● **EXERCÍCIOS**:
1. Diga se cada afirmação concorda com o texto sobre Schopenhauer, respondendo sim ou não e citando literalmente as palavras do texto que decidem: (a) a representação é uma atividade fisiológica que ocorre no cérebro; (b) os materialistas eliminativos já discordariam de Schopenhauer nesse ponto; (c) o mundo que percebemos é uma construção mental.
2. Transcreva palavra por palavra o trecho do texto sobre Schopenhauer que vai de “Representação, em sua” até “uma construção mental.”.

O ornitólogo confuso
O ponto de partida para a compreensão da filosofia de Arthur Schopenhauer é o conceito de representação.
Representação, em sua obra, é a atividade fisiológica que ocorre no cérebro de um ser humano (ou outro animal) ao fim da qual temos a formulação de uma imagem percebida pelo sujeito. A representação é uma tradução que nossos sentidos fazem a partir de informações advindas do “mundo exterior” – portanto, o mundo que percebemos se trata de uma construção mental.
Até aqui nem mesmo os materialistas eliminativos discordariam dele, pois, mesmo crendo que “a subjetividade é uma mera ilusão cerebral”, ainda assim devem crer que esta “ilusão” também faz parte de uma construção mental (embora no caso deles o termo “construção mental” queira dizer, sempre, “construção cerebral”).

● **REGISTROS ARMAZENADOS**:
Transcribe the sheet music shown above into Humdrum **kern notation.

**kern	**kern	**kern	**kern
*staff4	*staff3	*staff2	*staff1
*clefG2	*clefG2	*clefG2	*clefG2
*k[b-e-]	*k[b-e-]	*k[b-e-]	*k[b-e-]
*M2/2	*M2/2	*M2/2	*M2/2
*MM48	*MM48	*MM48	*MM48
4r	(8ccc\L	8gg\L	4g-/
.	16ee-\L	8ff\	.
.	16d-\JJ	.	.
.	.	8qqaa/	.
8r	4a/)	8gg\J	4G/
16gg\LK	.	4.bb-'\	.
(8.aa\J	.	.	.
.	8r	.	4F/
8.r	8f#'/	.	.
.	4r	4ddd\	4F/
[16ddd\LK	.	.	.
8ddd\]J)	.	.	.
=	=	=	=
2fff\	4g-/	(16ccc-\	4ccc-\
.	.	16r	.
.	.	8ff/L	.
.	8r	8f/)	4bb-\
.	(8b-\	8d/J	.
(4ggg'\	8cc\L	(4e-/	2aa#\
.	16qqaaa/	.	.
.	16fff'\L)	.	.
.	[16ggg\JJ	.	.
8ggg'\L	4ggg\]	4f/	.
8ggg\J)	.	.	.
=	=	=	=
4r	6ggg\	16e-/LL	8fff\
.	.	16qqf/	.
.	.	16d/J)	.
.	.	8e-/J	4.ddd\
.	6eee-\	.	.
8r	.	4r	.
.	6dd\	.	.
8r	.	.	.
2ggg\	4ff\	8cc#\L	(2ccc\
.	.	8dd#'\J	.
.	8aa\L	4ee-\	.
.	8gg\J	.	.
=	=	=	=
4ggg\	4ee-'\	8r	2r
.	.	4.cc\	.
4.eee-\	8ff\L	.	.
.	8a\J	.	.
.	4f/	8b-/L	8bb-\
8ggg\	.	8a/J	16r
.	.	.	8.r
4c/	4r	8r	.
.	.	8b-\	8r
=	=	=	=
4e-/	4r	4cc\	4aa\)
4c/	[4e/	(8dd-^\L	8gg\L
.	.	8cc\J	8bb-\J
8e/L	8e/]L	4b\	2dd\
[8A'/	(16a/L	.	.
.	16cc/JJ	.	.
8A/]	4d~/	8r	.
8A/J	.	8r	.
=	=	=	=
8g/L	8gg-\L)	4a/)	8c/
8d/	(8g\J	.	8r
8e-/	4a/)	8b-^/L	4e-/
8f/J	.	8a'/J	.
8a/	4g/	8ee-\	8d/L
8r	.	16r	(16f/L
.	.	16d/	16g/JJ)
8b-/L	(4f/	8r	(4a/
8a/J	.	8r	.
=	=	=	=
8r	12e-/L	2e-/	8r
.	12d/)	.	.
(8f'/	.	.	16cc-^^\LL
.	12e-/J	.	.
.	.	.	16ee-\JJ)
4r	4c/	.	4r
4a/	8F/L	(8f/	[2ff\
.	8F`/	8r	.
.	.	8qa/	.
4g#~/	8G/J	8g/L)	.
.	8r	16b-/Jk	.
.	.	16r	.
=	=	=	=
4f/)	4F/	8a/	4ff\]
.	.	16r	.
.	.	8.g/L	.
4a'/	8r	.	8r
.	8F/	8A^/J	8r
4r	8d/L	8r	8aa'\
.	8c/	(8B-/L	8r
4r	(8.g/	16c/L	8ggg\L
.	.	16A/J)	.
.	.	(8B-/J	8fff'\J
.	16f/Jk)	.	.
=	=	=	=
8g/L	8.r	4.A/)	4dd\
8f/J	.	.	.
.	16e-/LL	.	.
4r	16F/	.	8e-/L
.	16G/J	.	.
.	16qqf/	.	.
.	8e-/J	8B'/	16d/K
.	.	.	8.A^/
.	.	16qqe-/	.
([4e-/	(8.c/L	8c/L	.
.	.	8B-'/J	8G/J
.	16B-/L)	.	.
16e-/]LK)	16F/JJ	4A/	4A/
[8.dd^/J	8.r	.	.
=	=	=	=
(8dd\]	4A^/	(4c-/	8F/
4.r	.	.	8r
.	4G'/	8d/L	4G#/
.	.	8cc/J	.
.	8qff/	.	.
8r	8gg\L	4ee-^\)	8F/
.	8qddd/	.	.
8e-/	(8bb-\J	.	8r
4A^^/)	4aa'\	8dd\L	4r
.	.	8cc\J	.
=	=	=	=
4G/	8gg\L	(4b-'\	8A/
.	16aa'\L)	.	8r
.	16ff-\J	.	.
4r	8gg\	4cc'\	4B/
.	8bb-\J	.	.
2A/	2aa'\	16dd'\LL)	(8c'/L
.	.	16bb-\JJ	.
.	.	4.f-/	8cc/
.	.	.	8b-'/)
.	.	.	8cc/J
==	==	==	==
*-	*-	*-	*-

● **RESPOSTAS**:
1.
(a) Sim: “Representação, em sua obra, é a atividade fisiológica que ocorre no cérebro de um ser humano (ou outro animal)”.
(b) Não: “Até aqui nem mesmo os materialistas eliminativos discordariam dele”.
(c) Sim: “o mundo que percebemos se trata de uma construção mental”.

2.
Representação, em sua obra, é a atividade fisiológica que ocorre no cérebro de um ser humano (ou outro animal) ao fim da qual temos a formulação de uma imagem percebida pelo sujeito. A representação é uma tradução que nossos sentidos fazem a partir de informações advindas do “mundo exterior” – portanto, o mundo que percebemos se trata de uma construção mental.